Tian, a 22-year-old student at Princeton University, decided to build an app to detect whether text has been generated by a machine or written by a person.
“Every human wants to know the truth,” Tian said.
Over a few days in a Toronto coffee shop during winter break, he got to work. On Jan. 2, he launched GPTZero, which analyzes different properties of a text.
Tian, who studies computer science and journalism, said he expected a few dozen people to ever try it. But he woke up the next morning stunned by the response.
By now, it has gotten more than 7 million views, he said, and he has heard from people all over the world – many of them teachers. He has also heard from college admissions officers. Many people have subscribed for updates from Tian as he works to improve the technology; he hopes to create something that will help teachers.
ChatGPT – a conversational language model which launched in November and is free and simple to use – can swiftly produce poems, math equations or essays on topics such as the causes of the Civil War, prompting concern that students will misuse the technology. And because it doesn’t copy an existing text, there is no easy way to be certain whether a human or a bot wrote the answer.
Some school officials – including leaders of public schools in New York City and Los Angeles – have banned access to ChatGPT in classrooms.
Tian is not the only one trying to craft technology that can distinguish writing created by human thought from that generated by a machine; there are plagiarism-detection companies scrambling to do just that. The organization that launched ChatGPT also is working on ways to signal the text was produced with AI.
But the quick response to Tian’s effort highlighted the breakneck pace at which technology is changing classrooms, teaching, and the ways that people define and understand learning.
The AI is really exciting, he said, but the technology needs some safeguards.
Tian learned about developments in various ways, including AI-detection research at Princeton and during a summer internship at Microsoft. He had already been using CodePilot, which uses artificial intelligence to help find coding solutions.

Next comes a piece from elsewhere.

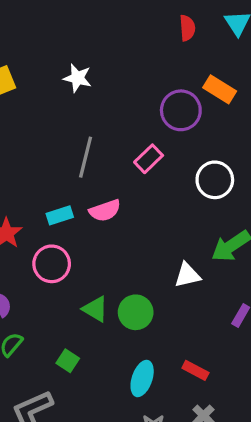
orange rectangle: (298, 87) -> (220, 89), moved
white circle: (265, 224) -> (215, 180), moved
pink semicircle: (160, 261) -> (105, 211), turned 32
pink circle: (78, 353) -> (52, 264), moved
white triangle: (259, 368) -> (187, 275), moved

“A lot of people are like . . . ‘You’re trying to shut down a good thing we’ve got going here!’ ” he said. “That’s not the case. I am not opposed to students using AI where it makes sense. . . . It’s just we have to adopt this technology responsibly.”
Technology is evolving rapidly, said Eric Wang, vice president of artificial intelligence for Turnitin, a company that uses software to help detect plagiarism.

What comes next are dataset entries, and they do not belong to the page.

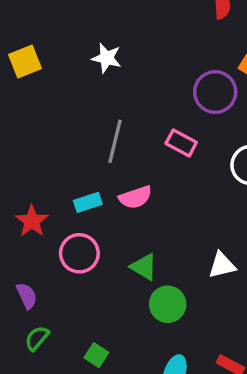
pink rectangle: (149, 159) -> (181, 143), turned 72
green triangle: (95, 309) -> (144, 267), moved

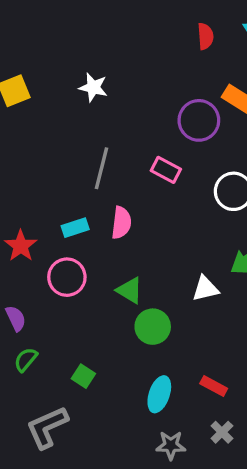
pink semicircle: (135, 197) -> (121, 223), turned -64

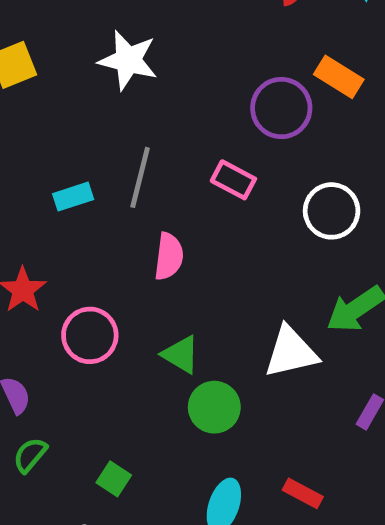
white star: (93, 87) -> (128, 60), size x1.4
cyan rectangle: (75, 228) -> (73, 197), moved
white triangle: (205, 289) -> (291, 352), size x1.4

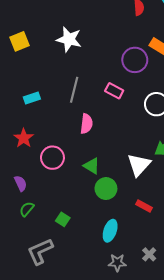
cyan rectangle: (73, 197) -> (32, 98), moved
white triangle: (291, 352) -> (139, 165), turned -35
red rectangle: (303, 493) -> (144, 206), moved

The company can identify multiple forms of AI-generated text, he wrote in an email. It can detect writing produced by ChatGPT in its labs, and it expects to offer the tool publicly later this year when testing is completed.

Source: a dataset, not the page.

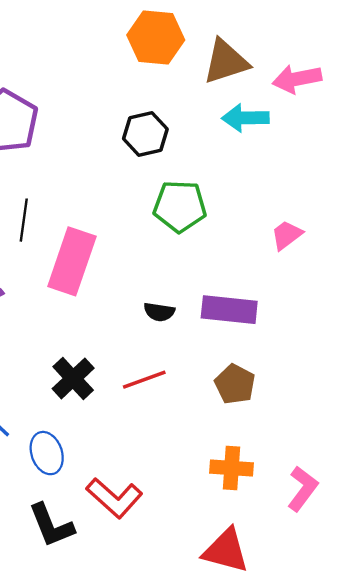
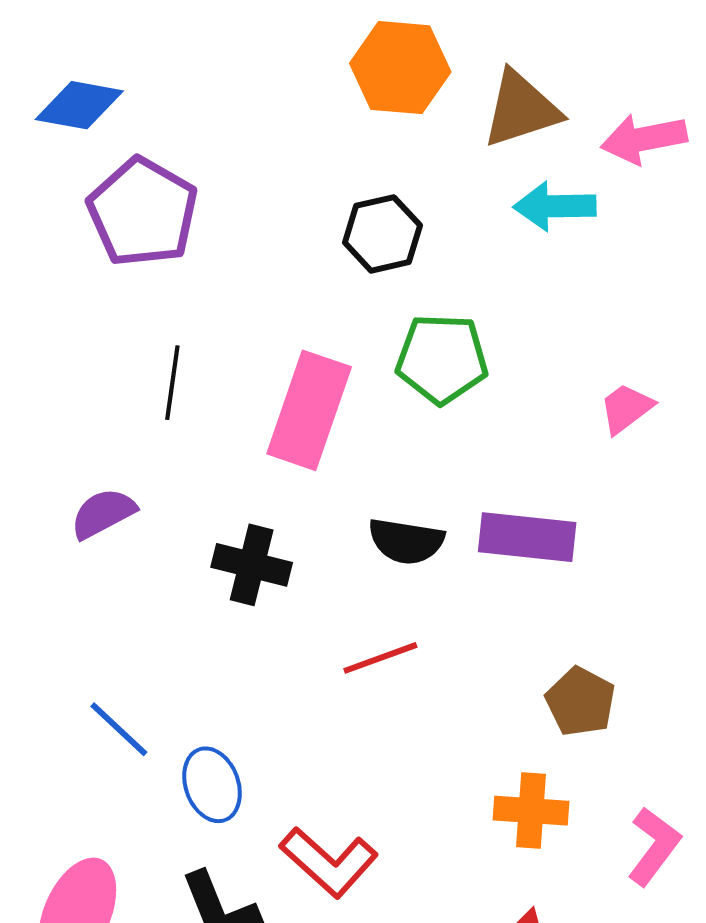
pink rectangle: (72, 261) -> (309, 410), moved
black semicircle: (159, 312) -> (406, 541), size x1.4
black cross: (73, 378) -> (252, 565), moved, turned -33
brown pentagon: (235, 384) -> (581, 702), moved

“We do expect that as these tools improve, accurately identifying text created by ChatGPT will be possible, even certain,” he said.
And OpenAI, the organization that launched with funding from Elon Musk and others and that produced ChatGPT, is working on ways to mark text created with artificial intelligence. OpenAI’s policy calls on users sharing content to clearly indicate it was generated by AI.
“We don’t want ChatGPT to be used for misleading purposes in schools or anywhere else,” a spokesperson wrote in an email, “so we’re already developing mitigations to help anyone identify text generated by that system. We look forward to working with educators on useful solutions, and other ways to help teachers and students benefit from artificial intelligence.”
Tian’s approach measures a few properties, such as the perplexity, essentially the randomness, of the text and its burstiness, an effort to gauge whether the writing is complex and varied, as human writing can be.
His thesis adviser, Karthik Narasimhan, an assistant professor of computer science at Princeton, said that GPTZero has worked surprisingly well for a model developed quickly and that Tian is working to improve it. He also said the efforts have research potential beyond the practical application of detecting possible plagiarism, as people try to understand what the language models are doing.
Vincent Conitzer, a professor of computer science at Carnegie Mellon University, said he has heard considerable concern from colleagues about ChatGPT.
But, he said, efforts to identify machine-generated text could create a sort of arms race, spurring repeated adjustments to the technology to avoid detection. And some systems risk false negatives and false positives – maybe a student just has a nondescript writing style that reads similarly to a typical AI-produced text, which tends to be clear but generic. “Are you going to fail somebody?” he asked.
He said the watermark idea from OpenAI could be helpful.
But he said it may also require nonscientific efforts to combat cheating, such as professors refining their essay questions to require more complex thought, or drawing on local and current information that would not be widely available. They could require students to write in the classroom, on paper. They could follow up with questions about the writing, to ensure students have a full understanding, Conitzer said.
It’s possible students could even learn from the machine-generated text, which has some positives such as clarity, Conitzer said.
Tian said it would be sad if, years from now, people mostly relied on AI and writing became far more uniform.
“There’s something implicitly beautiful in human prose,” he said, “that computers can never co-opt.”